Book traversal links for 3.2.1 Basic features of TB screening and diagnostic algorithms
An algorithm for systematic TB screening should combine one or several screening tests and a separate diagnostic evaluation for TB disease, as recommended by WHO (12). A negative diagnostic test result may be followed up by further clinical evaluation if clinical suspicion of TB is still high. This could include re-testing with the same or another diagnostic method and/or close follow-up of clinical symptoms with or without chest imaging. A positive diagnostic test result might have to be re-confirmed with further testing and clinical evaluation if the positive predictive value of the test result is low.
Different configurations of screening tests have different implications for the sensitivity, specificity and costs of the algorithm. Single screening algorithms comprise one screening test; people who screen positive require diagnostic evaluation for TB. Examples of single screening algorithms are screening all clinic attendees for any cough or a mobile van screening campaign in which everyone in the community is screened by CXR.
Parallel screening algorithms comprise an initial screening step with two screening tests (e.g. screening for symptoms and CXR simultaneously). A positive or abnormal result in either (or both) screening test is an indication for referral onwards towards a diagnostic evaluation. Parallel screening algorithms are more sensitive, as they capture a broader population of people to be evaluated for TB with a diagnostic test. This approach is ideal if the goals of screening are to maximize case detection or to measure the prevalence of TB in the population being screened. (A parallel screening approach is used in prevalence surveys, in which screening for symptoms is combined with CXR) (15). Parallel screening algorithms are, however, typically less specific and therefore have higher cost implications because of the larger number of people referred for diagnostic evaluation and a higher risk of falsepositive screening results.

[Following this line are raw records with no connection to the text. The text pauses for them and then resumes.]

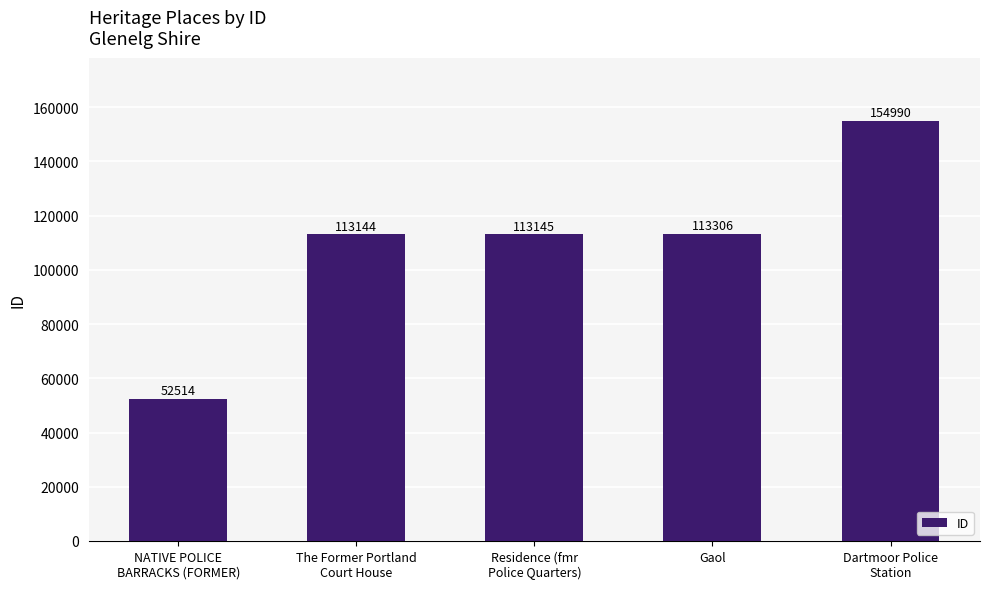

What is the sum of the values at The Former Portland
Court House and Gaol?

226450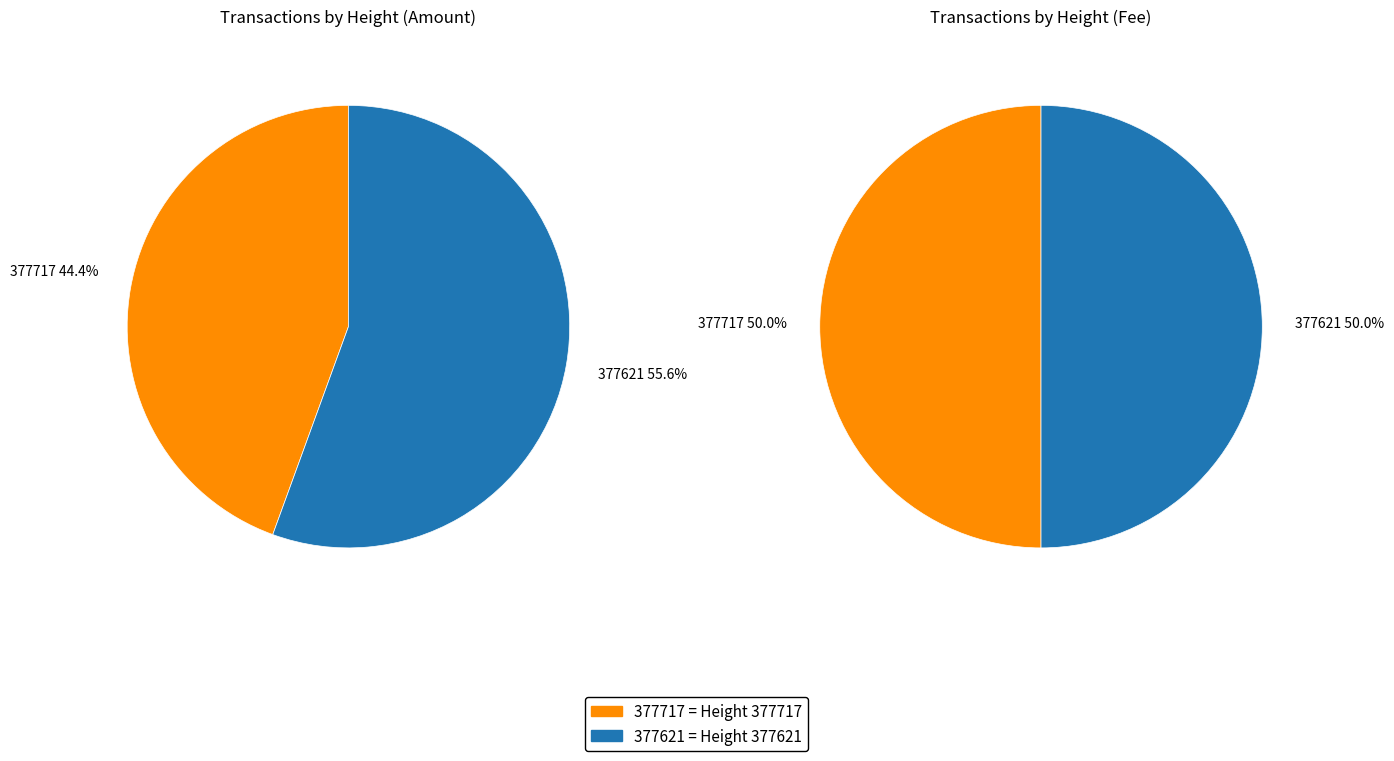

Is there any slice that represents more than half of the pie?

Yes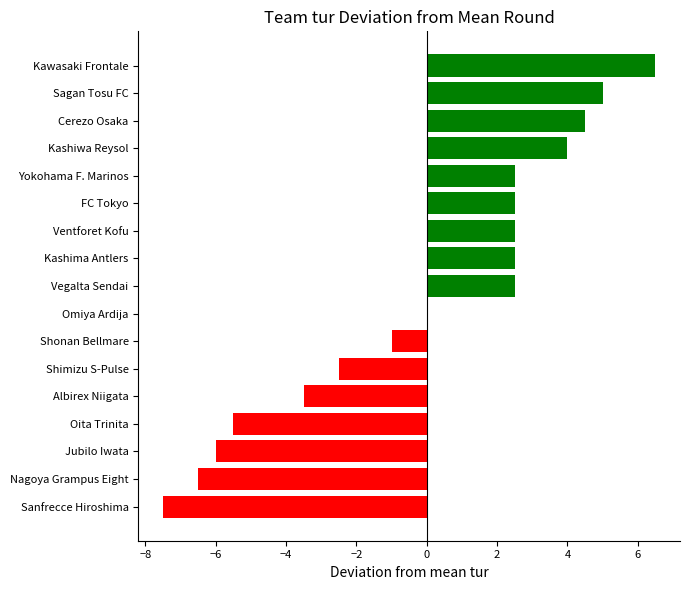

Reading top to bottom, what are all the values shown in this chart?

Kawasaki Frontale=6.5	Sagan Tosu FC=5.0	Cerezo Osaka=4.5	Kashiwa Reysol=4.0	Yokohama F. Marinos=2.5	FC Tokyo=2.5	Ventforet Kofu=2.5	Kashima Antlers=2.5	Vegalta Sendai=2.5	Omiya Ardija=0.0	Shonan Bellmare=-1.0	Shimizu S-Pulse=-2.5	Albirex Niigata=-3.5	Oita Trinita=-5.5	Jubilo Iwata=-6.0	Nagoya Grampus Eight=-6.5	Sanfrecce Hiroshima=-7.5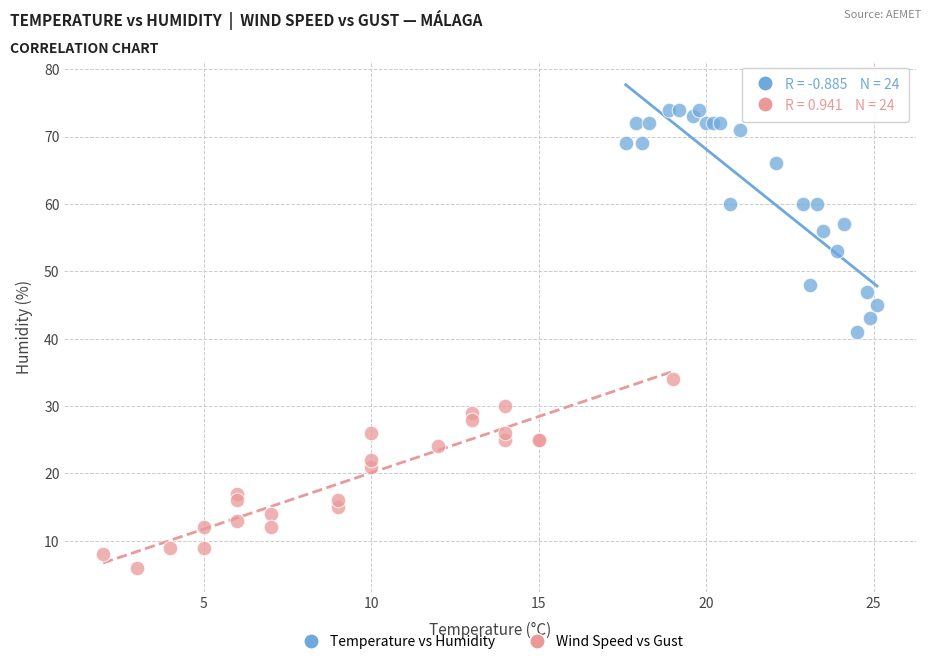

Which series reaches the minimum Y coordinate?

Wind Speed vs Gust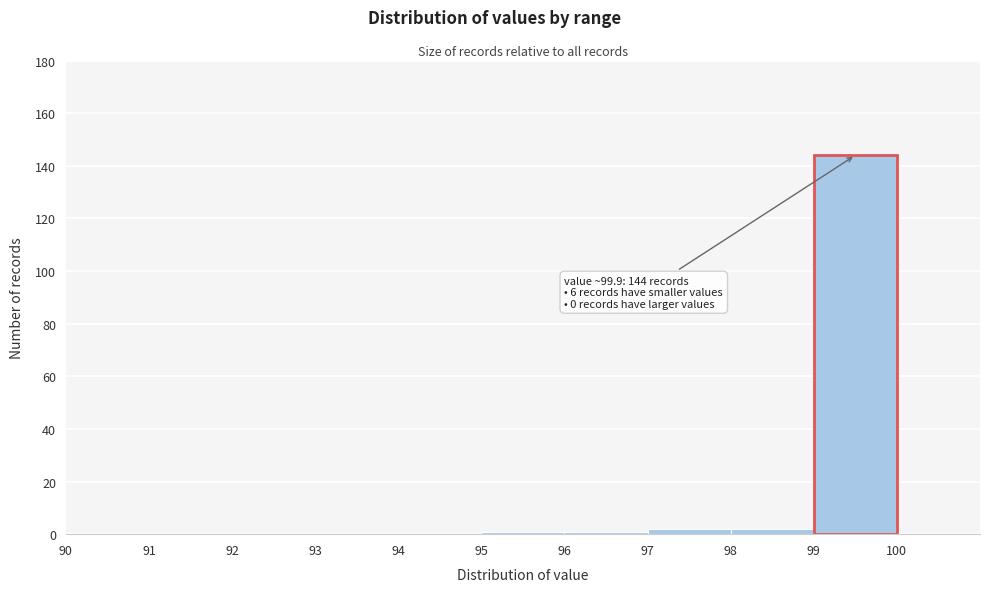

Over which range of the x-axis is the bar tallest?

99 to 100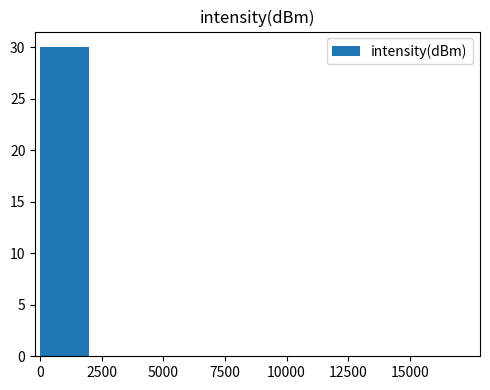

Reading right to left, transcribe all the data shown in this chart.

15000=0	12500=0	10000=0	7500=0	5000=0	2500=0	0=30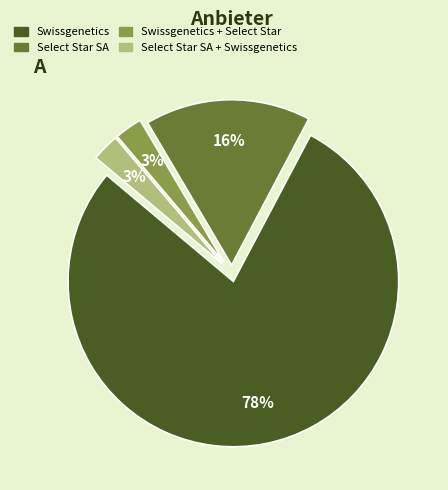

How many segments does this pie chart have?

4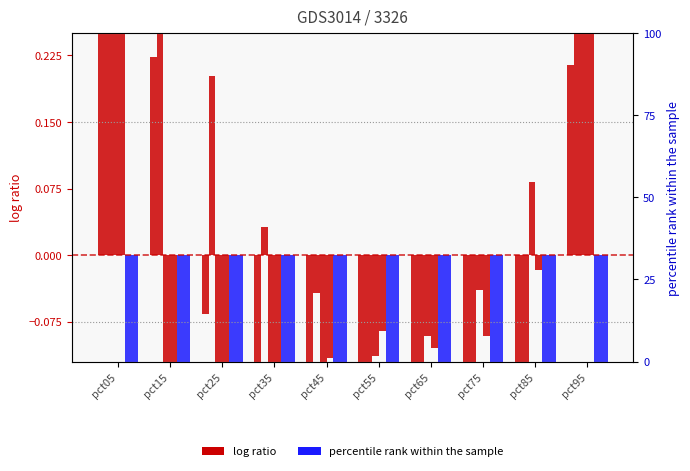

What is the total value across all series at pct05?

4.9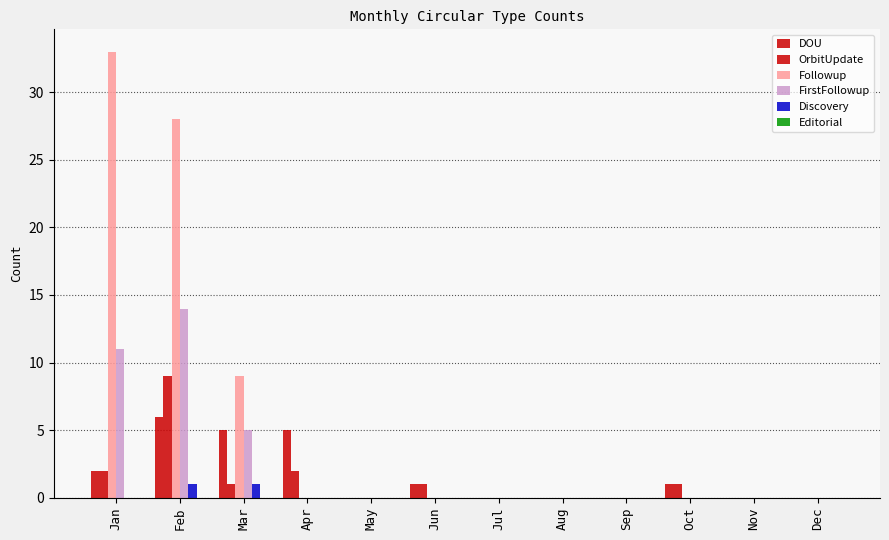

What is the difference between the second highest and minimum values in the Discovery series?

1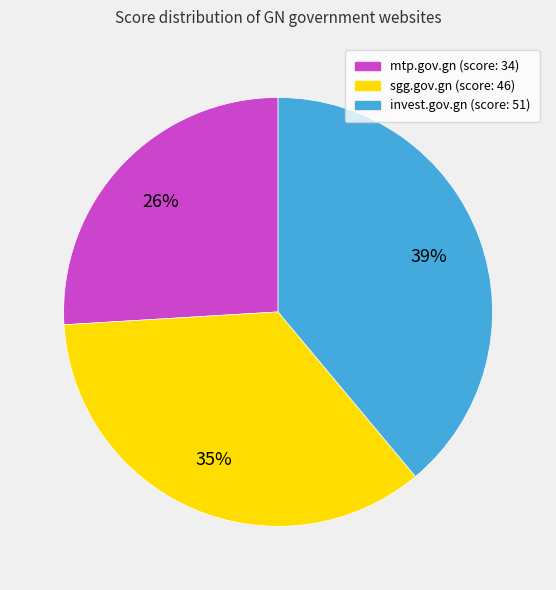

Is the sum of sgg.gov.gn and invest.gov.gn greater than half?

Yes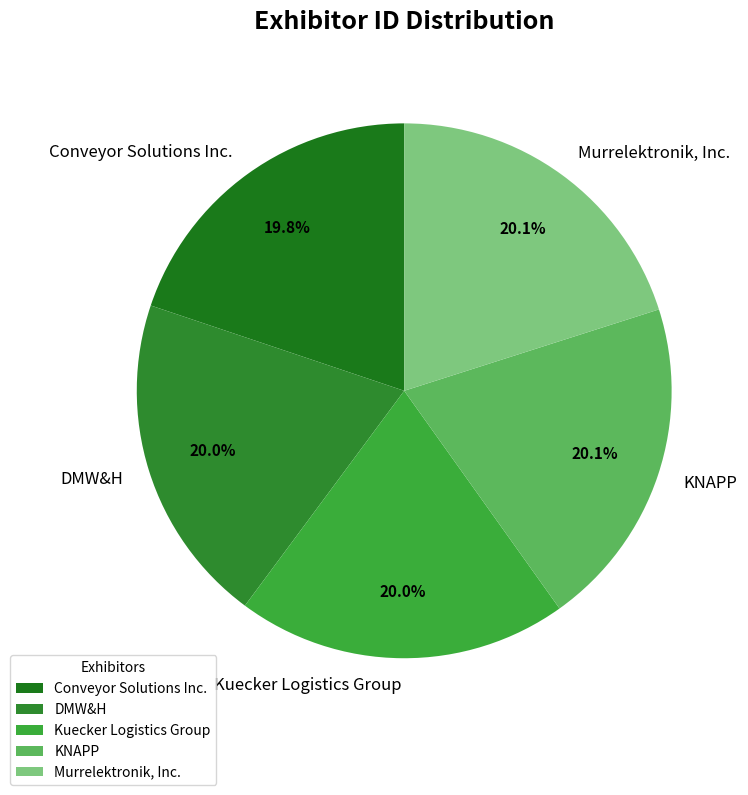

Is there any slice that represents more than half of the pie?

No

Serial screening algorithms comprise two screening tests conducted successively, with referral for a second screening test according to the results of the first test. A sequential positive serial screening algorithm is one in which a positive or abnormal result on the first test requires referral to a second screening test, followed by diagnostic evaluation of those who screen positive on both screening tests. An example of this approach is screening for any TB symptom, followed by screening by CXR for those with symptoms. This screening approach increases the pre-test probability of TB in the population being screened before referral for diagnostic evaluation, thereby increasing the efficiency of the screening programme and reducing the risk of false-positive diagnoses. This approach is, however, less sensitive.
A sequential negative serial screening algorithm is one in which a positive or abnormal result on the first screening test results in referral to diagnostic evaluation, while a negative or normal result on the first screening test results in referral for a second screening test and then subsequent referral for diagnostic evaluation for those who screen positive or abnormal in the second screening test. A sequential negative serial screening algorithm has the same sensitivity and specificity as a parallel screening algorithm with the same tests (the same number of people will be referred for diagnostic evaluation) but reduces the cost, because the second screening test is limited to individuals who test negative in the first. For example, an algorithm that begins with screening for symptoms and then CXR for those who do not present with symptoms will result in fewer CXRs being conducted with the same case detection as CXR plus symptom screening for all. This may, however, introduce delays, given that the tests are not run simultaneously. The specificity of a negative sequential screening approach will be lower than that of a positive sequential algorithm because of the larger number of people referred for diagnostic evaluation and the higher risk of false-positive screening results.